1. The gentry were (perhaps understandably) more robust and pragmatic than the nobility. They flexed with the regime. So you could have been a favorite of Richard II, escheator for HIV, lent HV money and your son would present legal cases to EIV. The Catesbys are a marvellous example of this - keep your head down, become a favorite of the nobility and dodge the battles. Or you went to Oxbridge and into the Church.

2. By the end of the fourteenth century some of the old Norman families were beginning to die out, either because of the Black Death or because they were unfortunate in not producing sons. Lands divided between their daughters were insufficient to attract the attention of the nobility, but the gentry had the foresight to marry into such families and so obtain property portfolios well outside their home district.

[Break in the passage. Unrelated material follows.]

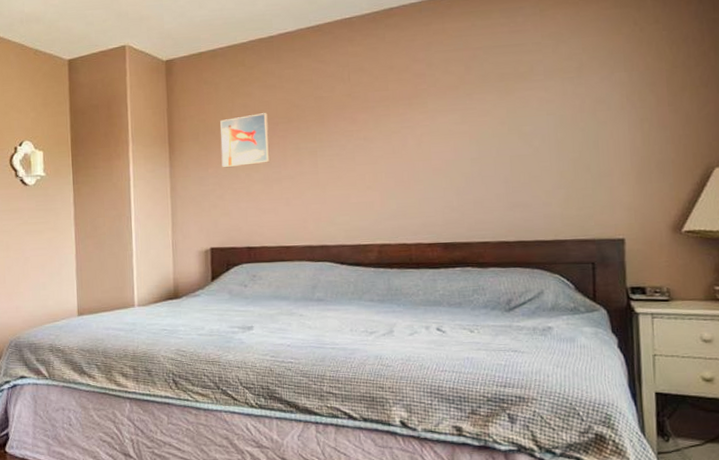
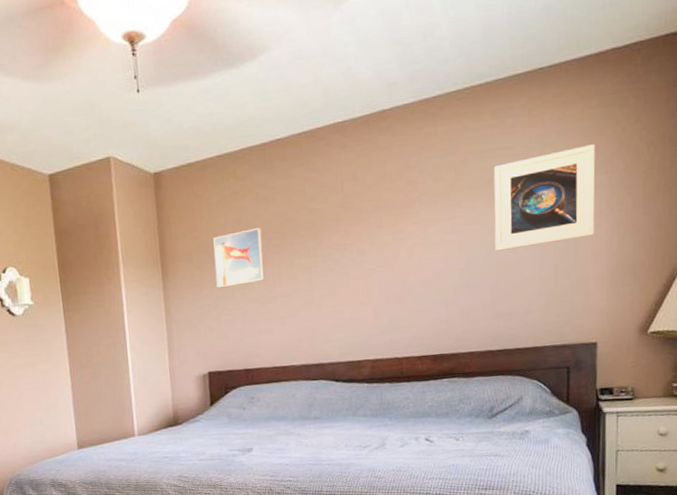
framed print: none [504,43,617,143] -> present [493,144,596,251]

This went on by stealth until well into the sixteenth century.

3. The nobility seem also to be having difficulty finding suitors of the same class for all their daughters. So we get John Andrews of Kilsby Northants marrying the daughter of Sir John Welles and finding himself cousin by marriage to the Earls of Ormonde.

4.The same John Andrews didn't come from Northants though; his family originated from Yorkshire. As you move around counties just north of London you find more and more families who have their roots in Yorkshire - the Clarells, the Leventhorpes, the Danvers, the Comberfords to name but a few. Why? I don't know unless it's the affinity with the wool trade?

All this makes it quite difficult to support the distinct north/south divide with regard to Richard and HT as mooted by Horrox and others and I found the same in Somerset/Wiltshire where admittedly there was a greater link with Wales. By rights Richard should/could have been popular in a good proportion of the country. Was it that actually all but a few with a grievance kept their heads down as ever before? In some ways their attitude seems quite modern but then you learn that they aren't beyond raiding a neighbour's property and stealing from him. And getting away with it - going back to AJ's Commissions.

Perhaps that's what they really didn't like about Richard; that he might have a mind to do something about such lawlessness? HVII seems to have chosen to ignore it as well - the 'Hastings camp' were still raiding Dorset's property and stealing boats on the Thames well into the 1500s.